Solo di fronte alla notizia relativa al successo del farmaco prodotto dalla Pfizer il governo si è reso conto che stoccare e trasportare un prodotto che deve essere conservato ad una temperatura di -70 gradi potrebbe rappresentare un problema per il nostro sistema logistico. Ma questo non è bastato, evidentemente, a dare la sveglia. Nonostante sia sotto gli occhi di tutti che non esiste alcun piano nazionale per affrontare la situazione e si rischia il caos, il ministero dei Trasporti non ha ancora provveduto ad aprire un tavolo con gli operatori della logistica e con i rappresentanti delle parti sociali per trovare una soluzione.

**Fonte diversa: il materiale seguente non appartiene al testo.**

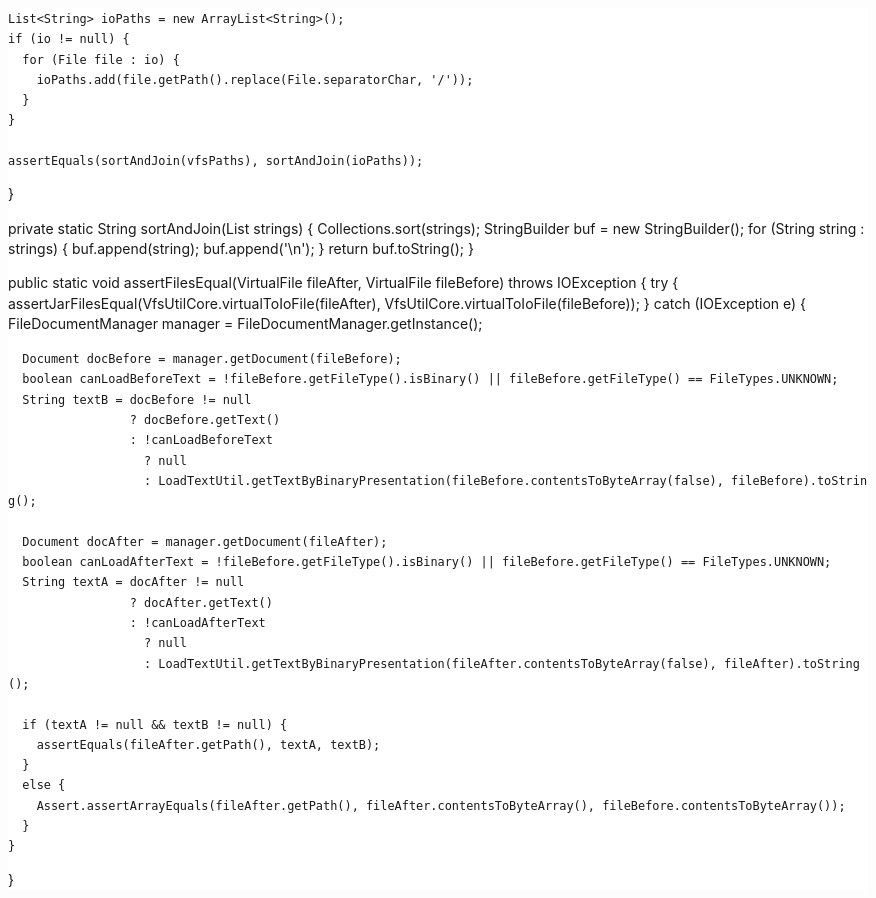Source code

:     List<String> ioPaths = new ArrayList<String>();
    if (io != null) {
      for (File file : io) {
        ioPaths.add(file.getPath().replace(File.separatorChar, '/'));
      }
    }

    assertEquals(sortAndJoin(vfsPaths), sortAndJoin(ioPaths));
  }

  private static String sortAndJoin(List<String> strings) {
    Collections.sort(strings);
    StringBuilder buf = new StringBuilder();
    for (String string : strings) {
      buf.append(string);
      buf.append('\n');
    }
    return buf.toString();
  }

  public static void assertFilesEqual(VirtualFile fileAfter, VirtualFile fileBefore) throws IOException {
    try {
      assertJarFilesEqual(VfsUtilCore.virtualToIoFile(fileAfter), VfsUtilCore.virtualToIoFile(fileBefore));
    }
    catch (IOException e) {
      FileDocumentManager manager = FileDocumentManager.getInstance();

      Document docBefore = manager.getDocument(fileBefore);
      boolean canLoadBeforeText = !fileBefore.getFileType().isBinary() || fileBefore.getFileType() == FileTypes.UNKNOWN;
      String textB = docBefore != null
                     ? docBefore.getText()
                     : !canLoadBeforeText
                       ? null
                       : LoadTextUtil.getTextByBinaryPresentation(fileBefore.contentsToByteArray(false), fileBefore).toString();

      Document docAfter = manager.getDocument(fileAfter);
      boolean canLoadAfterText = !fileBefore.getFileType().isBinary() || fileBefore.getFileType() == FileTypes.UNKNOWN;
      String textA = docAfter != null
                     ? docAfter.getText()
                     : !canLoadAfterText
                       ? null
                       : LoadTextUtil.getTextByBinaryPresentation(fileAfter.contentsToByteArray(false), fileAfter).toString();

      if (textA != null && textB != null) {
        assertEquals(fileAfter.getPath(), textA, textB);
      }
      else {
        Assert.assertArrayEquals(fileAfter.getPath(), fileAfter.contentsToByteArray(), fileBefore.contentsToByteArray());
      }
    }
  }
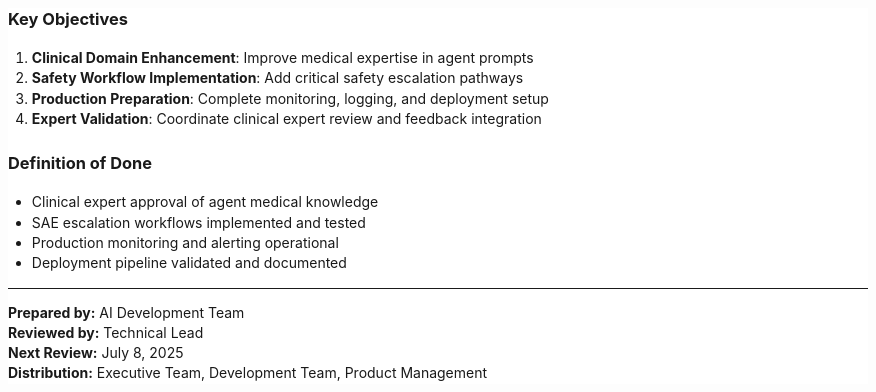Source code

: ### Key Objectives
1. **Clinical Domain Enhancement**: Improve medical expertise in agent prompts
2. **Safety Workflow Implementation**: Add critical safety escalation pathways
3. **Production Preparation**: Complete monitoring, logging, and deployment setup
4. **Expert Validation**: Coordinate clinical expert review and feedback integration

### Definition of Done
- Clinical expert approval of agent medical knowledge
- SAE escalation workflows implemented and tested
- Production monitoring and alerting operational
- Deployment pipeline validated and documented

---

**Prepared by:** AI Development Team  
**Reviewed by:** Technical Lead  
**Next Review:** July 8, 2025  
**Distribution:** Executive Team, Development Team, Product Management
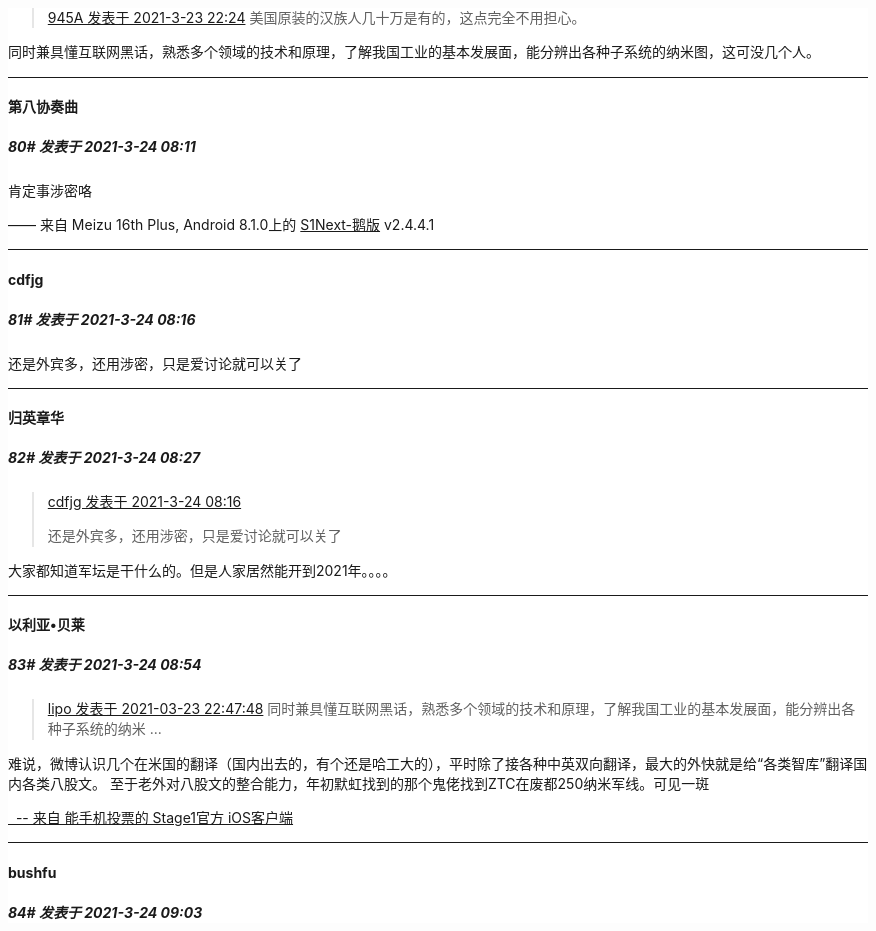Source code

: 
<blockquote><a href="httphttps://bbs.saraba1st.com/2b/forum.php?mod=redirect&amp;goto=findpost&amp;pid=50713777&amp;ptid=1994490" target="_blank">945A 发表于 2021-3-23 22:24</a>
美国原装的汉族人几十万是有的，这点完全不用担心。</blockquote>
同时兼具懂互联网黑话，熟悉多个领域的技术和原理，了解我国工业的基本发展面，能分辨出各种子系统的纳米图，这可没几个人。


*****

####  第八协奏曲  
##### 80#       发表于 2021-3-24 08:11


肯定事涉密咯

—— 来自 Meizu 16th Plus, Android 8.1.0上的 [S1Next-鹅版](https://github.com/ykrank/S1-Next/releases) v2.4.4.1


*****

####  cdfjg  
##### 81#       发表于 2021-3-24 08:16


还是外宾多，还用涉密，只是爱讨论就可以关了


*****

####  归英章华  
##### 82#       发表于 2021-3-24 08:27


<blockquote><a href="httphttps://bbs.saraba1st.com/2b/forum.php?mod=redirect&amp;goto=findpost&amp;pid=50715714&amp;ptid=1994490" target="_blank">cdfjg 发表于 2021-3-24 08:16</a>

还是外宾多，还用涉密，只是爱讨论就可以关了</blockquote>
大家都知道军坛是干什么的。但是人家居然能开到2021年。。。。


*****

####  以利亚•贝莱  
##### 83#       发表于 2021-3-24 08:54


<blockquote><a href="httphttps://bbs.saraba1st.com/2b/forum.php?mod=redirect&amp;goto=findpost&amp;pid=50713975&amp;ptid=1994490" target="_blank">lipo 发表于 2021-03-23 22:47:48</a>
同时兼具懂互联网黑话，熟悉多个领域的技术和原理，了解我国工业的基本发展面，能分辨出各种子系统的纳米 ...</blockquote>难说，微博认识几个在米国的翻译（国内出去的，有个还是哈工大的），平时除了接各种中英双向翻译，最大的外快就是给“各类智库”翻译国内各类八股文。
至于老外对八股文的整合能力，年初默虹找到的那个鬼佬找到ZTC在废都250纳米军线。可见一斑

[  -- 来自 能手机投票的 Stage1官方 iOS客户端](https://itunes.apple.com/fi/app/saraba1st/id1221237470?mt=8)


*****

####  bushfu  
##### 84#       发表于 2021-3-24 09:03
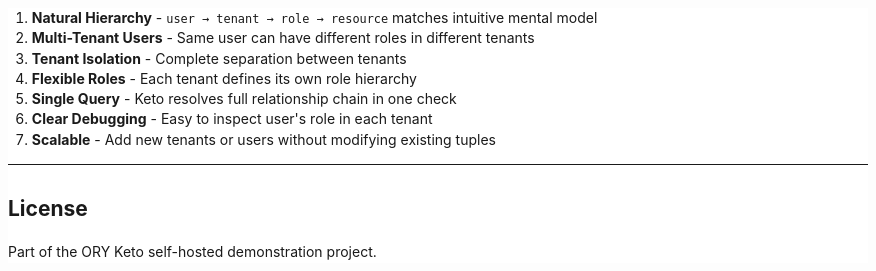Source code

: 1. **Natural Hierarchy** - `user → tenant → role → resource` matches intuitive mental model
2. **Multi-Tenant Users** - Same user can have different roles in different tenants
3. **Tenant Isolation** - Complete separation between tenants
4. **Flexible Roles** - Each tenant defines its own role hierarchy
5. **Single Query** - Keto resolves full relationship chain in one check
6. **Clear Debugging** - Easy to inspect user's role in each tenant
7. **Scalable** - Add new tenants or users without modifying existing tuples

---

## License

Part of the ORY Keto self-hosted demonstration project.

Il tempo perso finora è ingiustificabile. Ma sarebbe ancora più grave – conclude il sindacalista – se, di fronte all’emergenza in atto, la politica non sfruttasse da subito quelle poche settimane che ci separano dall’evento per porre rimedio alla colpevole negligenza dimostrata finora. Siamo in forte ritardo, ma se il governo si muove immediatamente, decidendosi una buona volta ad ascoltare i suggerimenti di aziende e lavoratori, il peggio può ancora essere evitato.